To download the schema extensions, see [AD DS schema extensions to support TPM backup](https://technet.microsoft.com/library/jj635854.aspx).
If you have a Windows Server 2012 domain controller in your environment, the schema extensions are already in place and do not need to be updated.
>**Caution:**  To configure Group Policy objects to backup TPM and BitLocker information in AD DS at least one of the domain controllers in your forest must be running at least Windows Server 2008 R2.
If Active Directory backup of the TPM owner authorization value is enabled in an environment without the required schema extensions, the TPM provisioning will fail and the TPM will remain in a Not Ready state for computers running Windows 8 and later.
 
**Setting the correct permissions in AD DS**
To initialize the TPM successfully so that you can turn on BitLocker requires that the correct permissions for the SELF account in be set in AD DS for the **ms-TPMOwnerInformation** attribute. The following steps detail setting these permissions as required by BitLocker:
1. Open **Active Directory Users and Computers**.

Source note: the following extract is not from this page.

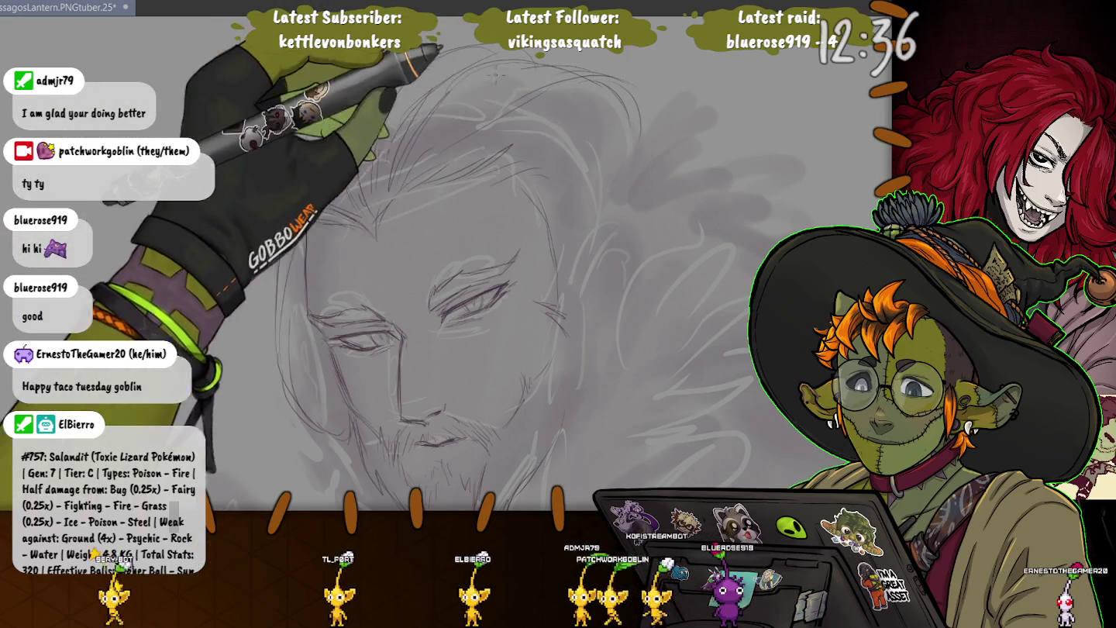
Pan and rotate the canvas to bring the top of the hair into view
drag(531, 83, 486, 191)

2. Select the organizational unit (OU) which contains the computer accounts that will have BitLocker turned on.
3. Right-click the OU and click **Delegate Control** to open the **Delegation of Control** wizard.
4. Click **Next** to go to the **Users or Groups** page and then click **Add**.
5. In the **Select Users, Computers, or Groups** dialog box, type **SELF** as the object name and then click **OK** Once the object has been validated you will be returned to the **Users or Groups** wizard page and the SELF account will be listed. Click **Next**.
6. On the **Tasks to Delegate** page, choose **Create a custom task to delegate** and then click **Next**.
7. On the **Active Directory Object Type** page, choose **Only the following objects in the folder** and then check **Computer Objects** and then click **Next**.
8. On the **Permissions** page, for **Show these permissions**, check **General**, **Property-specific**, and **Creation/deletion of specific child objects**. Scroll down the **Permissions** list and check both **Write msTPM-OwnerInformation** and **Write msTPM-TpmInformationForComputer** then click **Next**.
9. Click **Finish** to apply the permissions settings.
## <a href="" id="bkmk-fipssupport"></a>FIPS support for recovery password protector
Functionality introduced in Windows Server 2012 R2 and Windows 8.1, allows BitLocker to be fully functional in FIPS mode.